NEWSFLASH: It is SO HARD to walk the walk of true authenticity, as I described doing in a recent post. To be real all the time. To strip off the masks we’re so acculturated to wearing, the ones that project, “I’m cool, I’ve got this!”, even when I DON’T GOT THIS. To break the circuitry of the same old stories we’ve been telling other people about who we are and what we want, even if it isn’t who we are, and it isn’t what we want.

And then, here’s the kicker: Once we screw up the courage to be more real, suddenly, it gets harder and harder to pretend, and then things get really messy. It’s not like a fairytale where the universe goes, “Oh, you brave soul, you told the truth, here’s a cupcake and a happily ever after.”

No — as someone so aptly put it in a conversation earlier today, once we start to take steps toward being real, it’s like a wave, pulling back away from the shore before it crashes. Things can get worse before they get better.

I feel like I’ve been in that wave-pulling-back-space for a while now. Mess. Tumult. Some excellent pieces of news to be sure, and so much love from my community, but (and), on top of that, a lot of struggle. Moving. Financial stress. Being in flux professionally. Hustling. Exhaustion. Change.

And then, this week, as many of you know, my beloved 16-year-old dog, Cosmo, died, which feels like losing a part of myself… a very soft and nonjudgemental part.

(Rest in peace, Cosmo. I love you.)

And then I got more bad news, which I won’t detail here, at least, not for now.

And then I had to spend a lot of money I didn’t want to spend.

And I woke up this morning in a sad, small place. I was depressed. Everything felt awful.

How did I end up here?

I bought this poster for Jordan recently at the Brooklyn Flea, on our first trip back to visit since the move. It’s become part of our vocabulary: Find the donut.

But sometimes, finding the donut is so fucking hard. Sometimes doing all the right things, to take care of yourself, to fill your cup and to fill the cups of others (as my cousin put it on Facebook earlier) — you end up feeling like a lonely warrior.

This morning, I asked for help. I turned to Facebook and said, “Everything is awful. Help.”

And people did.
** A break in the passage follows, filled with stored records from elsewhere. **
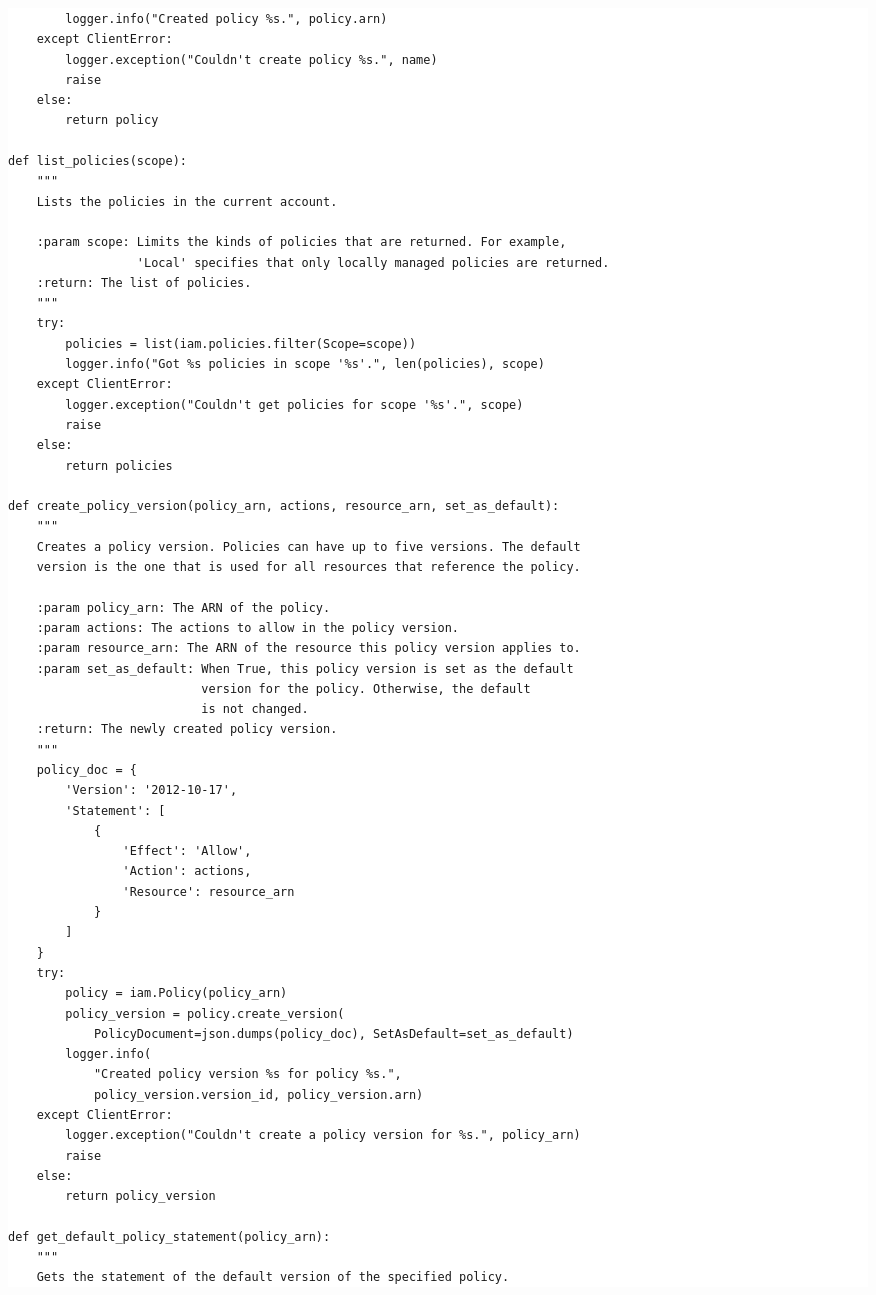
 ```
        logger.info("Created policy %s.", policy.arn)
    except ClientError:
        logger.exception("Couldn't create policy %s.", name)
        raise
    else:
        return policy

def list_policies(scope):
    """
    Lists the policies in the current account.

    :param scope: Limits the kinds of policies that are returned. For example,
                  'Local' specifies that only locally managed policies are returned.
    :return: The list of policies.
    """
    try:
        policies = list(iam.policies.filter(Scope=scope))
        logger.info("Got %s policies in scope '%s'.", len(policies), scope)
    except ClientError:
        logger.exception("Couldn't get policies for scope '%s'.", scope)
        raise
    else:
        return policies

def create_policy_version(policy_arn, actions, resource_arn, set_as_default):
    """
    Creates a policy version. Policies can have up to five versions. The default
    version is the one that is used for all resources that reference the policy.

    :param policy_arn: The ARN of the policy.
    :param actions: The actions to allow in the policy version.
    :param resource_arn: The ARN of the resource this policy version applies to.
    :param set_as_default: When True, this policy version is set as the default
                           version for the policy. Otherwise, the default
                           is not changed.
    :return: The newly created policy version.
    """
    policy_doc = {
        'Version': '2012-10-17',
        'Statement': [
            {
                'Effect': 'Allow',
                'Action': actions,
                'Resource': resource_arn
            }
        ]
    }
    try:
        policy = iam.Policy(policy_arn)
        policy_version = policy.create_version(
            PolicyDocument=json.dumps(policy_doc), SetAsDefault=set_as_default)
        logger.info(
            "Created policy version %s for policy %s.",
            policy_version.version_id, policy_version.arn)
    except ClientError:
        logger.exception("Couldn't create a policy version for %s.", policy_arn)
        raise
    else:
        return policy_version

def get_default_policy_statement(policy_arn):
    """
    Gets the statement of the default version of the specified policy.
```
They sent me words of encouragement — not just going-through-the-motions words of encouragement, but real, deep expressions of friendship. And pictures of cake. And love. Several people reached out to me privately. My friend Sara swooped in like a fairy godmother and said, “Let me come get you,” and she took me to lunch in her snazzy red convertible, and we ate mushroom reubens and brussels sprouts. We talked about the “swamp of sadness” (see: NeverEnding Story) and how life is about seeing the swamp and fully acknowledging how real it is, and feeling the darkness, while also stubbornly looking for the magic. The light. Because it is there; it is always there.
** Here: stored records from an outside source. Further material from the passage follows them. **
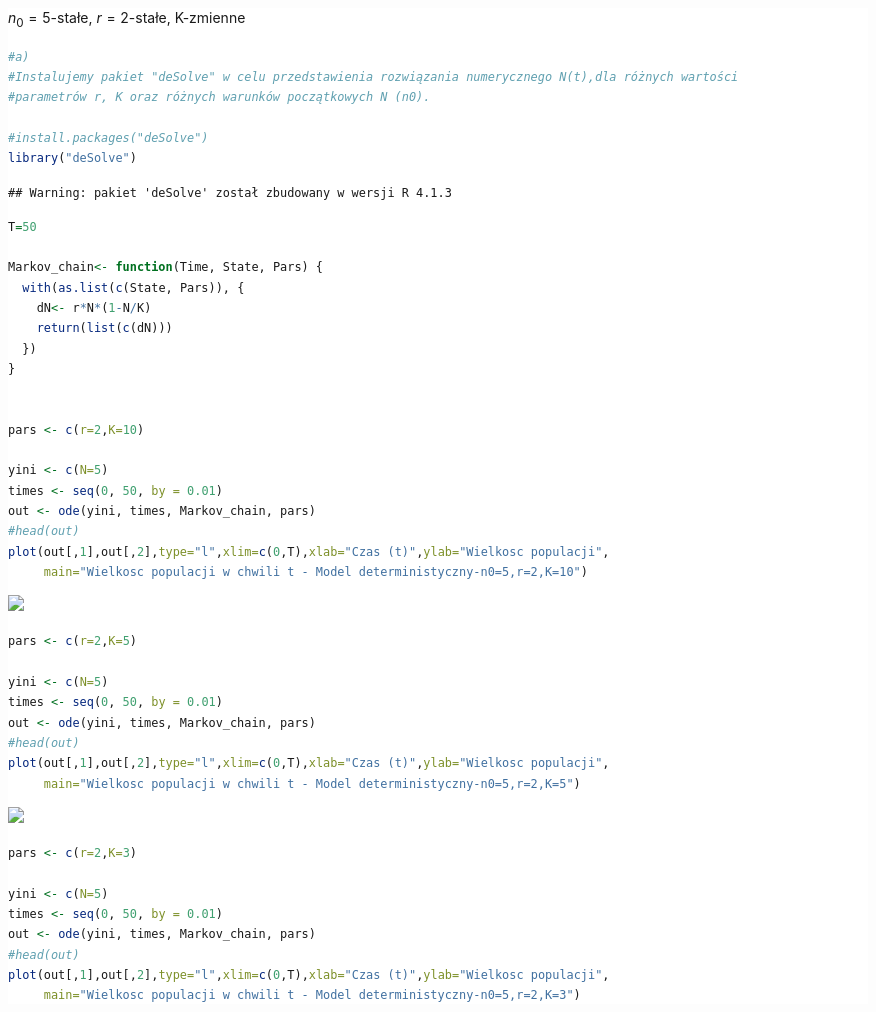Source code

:*n*<sub>0</sub> = 5-stałe, *r* = 2-stałe, K-zmienne

``` r
#a) 
#Instalujemy pakiet "deSolve" w celu przedstawienia rozwiązania numerycznego N(t),dla różnych wartości
#parametrów r, K oraz różnych warunków początkowych N (n0).

#install.packages("deSolve")
library("deSolve")
```

    ## Warning: pakiet 'deSolve' został zbudowany w wersji R 4.1.3

``` r
T=50

Markov_chain<- function(Time, State, Pars) {
  with(as.list(c(State, Pars)), {
    dN<- r*N*(1-N/K)
    return(list(c(dN)))
  })
}


pars <- c(r=2,K=10)

yini <- c(N=5)
times <- seq(0, 50, by = 0.01)
out <- ode(yini, times, Markov_chain, pars)
#head(out)
plot(out[,1],out[,2],type="l",xlim=c(0,T),xlab="Czas (t)",ylab="Wielkosc populacji",
     main="Wielkosc populacji w chwili t - Model deterministyczny-n0=5,r=2,K=10") 
```

![](model_logistycznego_wzrostu_files/figure-gfm/unnamed-chunk-1-1.png)

``` r
pars <- c(r=2,K=5)

yini <- c(N=5)
times <- seq(0, 50, by = 0.01)
out <- ode(yini, times, Markov_chain, pars)
#head(out)
plot(out[,1],out[,2],type="l",xlim=c(0,T),xlab="Czas (t)",ylab="Wielkosc populacji",
     main="Wielkosc populacji w chwili t - Model deterministyczny-n0=5,r=2,K=5") 
```

![](model_logistycznego_wzrostu_files/figure-gfm/unnamed-chunk-1-2.png)

``` r
pars <- c(r=2,K=3)

yini <- c(N=5)
times <- seq(0, 50, by = 0.01)
out <- ode(yini, times, Markov_chain, pars)
#head(out)
plot(out[,1],out[,2],type="l",xlim=c(0,T),xlab="Czas (t)",ylab="Wielkosc populacji",
     main="Wielkosc populacji w chwili t - Model deterministyczny-n0=5,r=2,K=3") 
```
(This is “yes, and” in action, by the way — yes, there are these shitty things, and, there are also these wonderful things…)

Later I walked through the rain to meet a new friend for tea, a woman I met thanks to the interview I recently had where I told them I didn’t want the job. We talked about how nourishing it is to find other smart women who want to talk about spirituality — that sweet spot between cynicism and anti-intellectualism.

These encounters were medicinal.

They empowered me to keep on keeping on. I let myself ask for help and I got it (see: radical vulnerability).

If you are currently sinking in the Swamp of Sadness, let me be your Sara, and swoop in for you in my proverbial red convertible for a reuben and a hug.

If you are feeling cynical and ugly, let me be the new friend who gives you permission to talk about spiritual topics without cloaking them in air quotes. Not just to talk about them, but to go deep, to consider the potential transformative power of exploring yourself and your life in a deep, spiritual way. To let down your guard.

If you are sad or tired about how hard it is to be real, all the time… to walk the walk… hear me when I say, I am sad and tired, too. I understand. And….

We suffer in our private struggles. Women all over this world, feeling alone, who are not alone.

You are not alone.

“Fuck this week,” I tweeted earlier today, before my medicinal encounters.

“Solidarity,” replied my long-distance friend Cat, in Wales, and I say the same to you:

Solidarity.

As we say in improv: “I got your back.”